Sunday, January 27, 2013

ADDRESS TO THE DHS CLASS OF 2007


OPPORTUNITIES AND CHALLENGES


I stand here tonight as one of the twenty thousand or so  graduates of Dublin High School and it’s predecessor schools of Oconee High School and Washington Street High School.   Thirty three years ago, I sat where you sit now.

The four short years you have just completed will prepare you for the world you now enter.  The lessons you have learned in this school and at home will help to get you through the bad times and only make the good times that much better.

I have a passion for writing about heroes.  Each week I write stories about those who have gone before us.  You are the heroes of our future.  It is now up to you to carry the torch that others have carried before you.    You are our legacy, our opus, our dreams.

Just think kids from Dublin schools, kids just like you:

Have helped men to travel to the moon and have helped old an woman up a mountainous flight of stairs.

Have danced on Broadway and taken their daughters to hundreds and hundreds of dance lessons.

We have played in the Super Bowl and we have coached our son’s midget league football teams.

We have played in the Masters Golf Tournament and toiled in the factory to make the Green Jackets of the Masters Champions.

There were two of us who gave their  lives on the rocky shores of Iwo Jima and thousands of us who held our children all night when they are sick.
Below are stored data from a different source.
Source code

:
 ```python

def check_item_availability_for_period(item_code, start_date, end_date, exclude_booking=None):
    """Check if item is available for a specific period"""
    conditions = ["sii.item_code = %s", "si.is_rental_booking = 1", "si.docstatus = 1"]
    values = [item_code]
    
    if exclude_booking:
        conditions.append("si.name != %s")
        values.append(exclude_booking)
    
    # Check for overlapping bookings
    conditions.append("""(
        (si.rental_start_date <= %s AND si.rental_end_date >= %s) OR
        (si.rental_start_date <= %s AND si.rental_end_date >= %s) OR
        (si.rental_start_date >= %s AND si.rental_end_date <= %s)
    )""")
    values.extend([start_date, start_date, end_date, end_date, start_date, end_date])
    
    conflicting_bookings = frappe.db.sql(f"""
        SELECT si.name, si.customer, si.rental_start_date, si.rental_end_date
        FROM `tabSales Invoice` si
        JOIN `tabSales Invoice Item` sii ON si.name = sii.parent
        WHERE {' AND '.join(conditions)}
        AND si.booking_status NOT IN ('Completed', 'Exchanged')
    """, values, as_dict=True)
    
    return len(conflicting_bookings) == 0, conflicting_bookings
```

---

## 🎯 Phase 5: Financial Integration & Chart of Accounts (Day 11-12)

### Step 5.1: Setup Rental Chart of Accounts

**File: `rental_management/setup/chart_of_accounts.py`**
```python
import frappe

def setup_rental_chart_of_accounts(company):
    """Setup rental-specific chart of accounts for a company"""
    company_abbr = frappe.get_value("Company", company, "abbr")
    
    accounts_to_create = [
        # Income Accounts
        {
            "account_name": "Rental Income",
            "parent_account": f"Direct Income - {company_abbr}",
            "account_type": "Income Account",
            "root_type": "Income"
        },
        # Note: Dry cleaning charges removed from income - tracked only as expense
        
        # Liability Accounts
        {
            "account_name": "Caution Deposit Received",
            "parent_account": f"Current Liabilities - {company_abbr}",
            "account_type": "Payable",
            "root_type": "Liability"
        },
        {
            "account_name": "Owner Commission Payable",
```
We have painted magnificent works of art and painted our neighbor’s house for free.

We have been champions of our state and country  and championed the causes of those who can’t fight for themselves.

Several of us have written the news for the country’s greatest newspapers and too many of us have been the one to tell parent’s the news that their child was killed in a car wreck.

One of us became  the youngest female lawyer in the history of Georgia and another the first woman to be certified as a surgeon in the Northeastern United States.

We have been All Americans in football, baseball, basketball and wrestling and we have given our all for America on the jungles of Vietnam and the deserts of the Middle East.

One of us has been saluted as one of the greatest African-American inventors of the 20th Century and nearly all of us have stayed up half of the night helping our kids finish their science projects which are due the next day.

We have won silver star medals for heroism and have done heroic acts with no recognition sought or given.

Several of us have been at the top of university classes and thousands of us  have taught thousands small children how to read.

We have been admirals and generals, and we have marched through the mud and snow of bitter winters of World War II.

One of us has been a Justice of the Georgia Supreme Court and many  have defended those who couldn’t defend themselves.

We have been prisoners of war and many of us have kept the bad guys off the street so we can sleep at night and play on the playgrounds.

We have been among the top musicians in the country and have sung in the church choir for fifty years.

One of our teachers and our mothers  has been among the first women to be drafted in the first National Women’s Basketball League and many of our mothers  have cooked a hundreds and even thousands of  cupcakes to raise money for the PTA.

We have been the marshal of the District of Columbia and gathered on the National Mall to seek the freedoms of all Americans.

One of us has pitched in the major leagues and the luckiest of us has pitched a wiffle ball to our kids in the back yard.

We have built beds and sat by those same beds where our parents died.

Several of us have been honored in Halls of Fame and many of us have walked the halls of hospitals in anticipation of the birth of our first born.

We have been the first African-American woman vice president of CBS radio and transmitted radio messages in times of civil disasters.

We have jumped out an airplane in the pre dawn hours of the invasion of Normandy and we have jumped for joy when our child got their  first hit in tee ball.

We have been Speaker pro tem of the Georgia legislature and have spoken to thousands of the principles of faith, hope and love.

We have served on some of the state’s and nations most important boards and we have served food to the hungry when no one else would.

These of the just some of the things you can do. Your parents and your teachers have given you all the tools.  Now, it’s  up to you.   Failure is not an option.   Generations for centuries to come will be affected by what you accomplish in the next half century.

Do what you love to do in life and do it with a passion, but at all times love your family, love your neighbors, love your community and love your nation.

We are all put on this Earth for a purpose and that purpose is to build and not to destroy,  said the comedian Red Skelton.  The great baseball player Roberto Clemente always said “anytime you have an opportunity to make a difference in this world, and you don’t, you are wasting your time on Earth.

Perhaps the most succinct graduation address came from British Prime Minister Winston Churchill.  On a very hot day and after many congratulatory remarks, Churchill rose to speak and told the graduates, “ Gentlemen, life is tough, but never ever give up.”

I am a child of what has been called the “Greatest Generation.”  My challenge to you tonight is to make us, your parents, the parents of the true “Greatest Generation” and make yourselves the parents of an even greater generation.”

Congratulations to the Class of 2007!  Thank you for allowing me to be your baseball coach, your school board member, your band booster president and most of all, thank you for letting me  be your friend.